Родная сестра Вишеса, Пэйн, убила своего настоящего отца, Бладлеттера.
Чем разрушила ложь.
Но Кор не роптал. Когда он обрел свою любовь? Его скитания кончились. Он прекратит искать семью, которой у него не было потому, что они не захотели его. Он оставит поиски внешних источников для заполнения внутренних пустот. Довольно жить по чужой системе ценностей, а не по своей собственной.
И оставив попытки обрести несуществующее, он обнаружил внутри себя то, что искал всегда. И это было… хорошо.
Хорошо чувствовать себя целым.
Хорошо предложить себя открыто и без страха женщине, которую он любил всем своим существом.
Кор нахмурился. Боги, разве способен он оставить Лейлу? Но такова судьба, и как бы он не изменился в лучшую сторону, на какую бы благостную тропу ни ступил… невозможно стереть прошлое или деяния, за которые он должен заплатить. Ничто не исправит этого.
На самом деле, он всегда будет недостоин ее. Он бы уехал по своей воле, даже без вынужденной депортации.
И сейчас они должны сделать отведенные им мгновения значимыми.
На всю жизнь.
Глава 32
Следующим вечером, когда ночь опустилась на Колдвелл, Блэй попытался выбраться на заднее крыльцо, чтобы сделать первую затяжку после пробуждения. Начало было идеальным: кружка «ЙЕТИ» с кофе «Данкин Донатс», купленного он-лайн и сваренного его мамэн, и пачка «Данхиллс»… которую он уже распределил, ведь осталось всего шесть штук. На нем также была парка из «Патагонии» с таким количеством пуха, сколько не наберется во всех подушках в родительском доме.
Да, план был хороший. Кофеин и никотин жизненно необходимы, если за день проспал не больше пятнадцати минут и не хочешь бросаться на окружающих.
В чем проблема? Когда он попытался открыть дверь, пришлось навалиться плечом на панель.
А потом ему в лицо устремился шквал снега.
Отшатнувшись, он выругался и закрыл дверь.
— Срань Господня, это ад какой-то…
Из кухни донесся громкий шум, от чего-то вроде сковородки из нержавеющей стали или, может, противня, по крайней мере, судя по звону цимбал[79].
— Мам?
Забыв про никотиновый допинг, Блэй бросился в кухню…
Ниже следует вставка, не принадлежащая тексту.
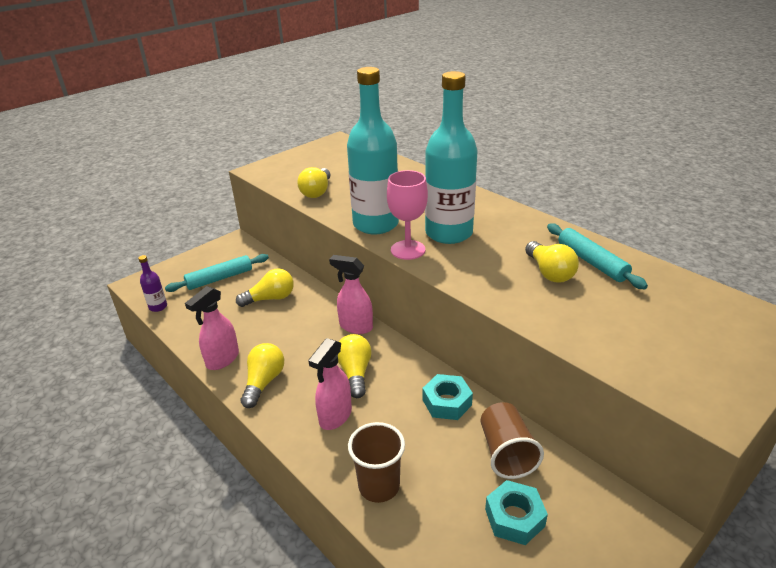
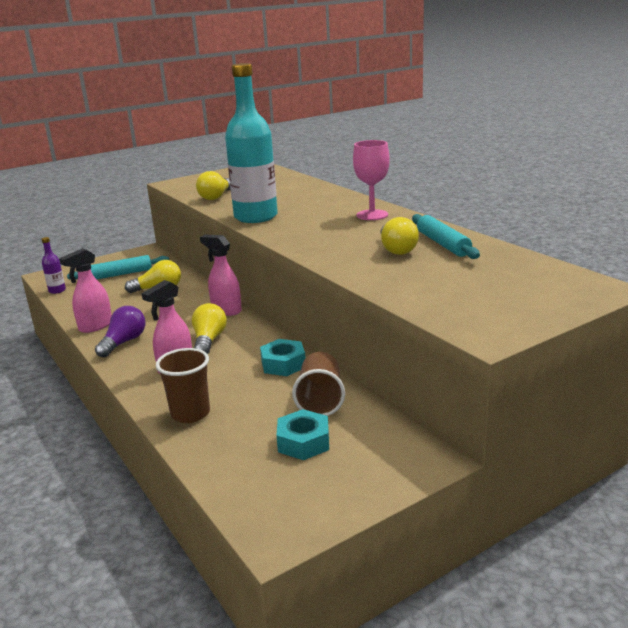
camera: 10 degrees right, 10 degrees down
(263, 382) = (124, 342): yellow light bulb -> purple light bulb
(408, 250) = (274, 233): pink goblet -> pink goblet (372, 215)
(449, 233) = (319, 223): turquoise bottle -> none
… и обнаружил мамэн на полу перед плитой, ее лодыжка была изогнута под неестественным углом, ореховый рулет, который она собиралась поставить в духовку был на плитке, а форма, в которой он лежал, — в трех футах от нее.
Избавившись от кофе и пачки сигарет, Блэй бросился к маме, опустившись на колени рядом с ней.
— Мамэн? Ты ударилась головой? Что произошло?
Лирик села, морщась, опершись руками на локти.
— Я просто хотела поставить рулет в духовку до того, как твой отец спустится на Первую Трапезу.
— Как голова, ты не ударилась? — Блэй смахнул ее волосы в сторону, молясь о том, чтобы не обнаружить там кровь. — Сколько пальцев ты видишь?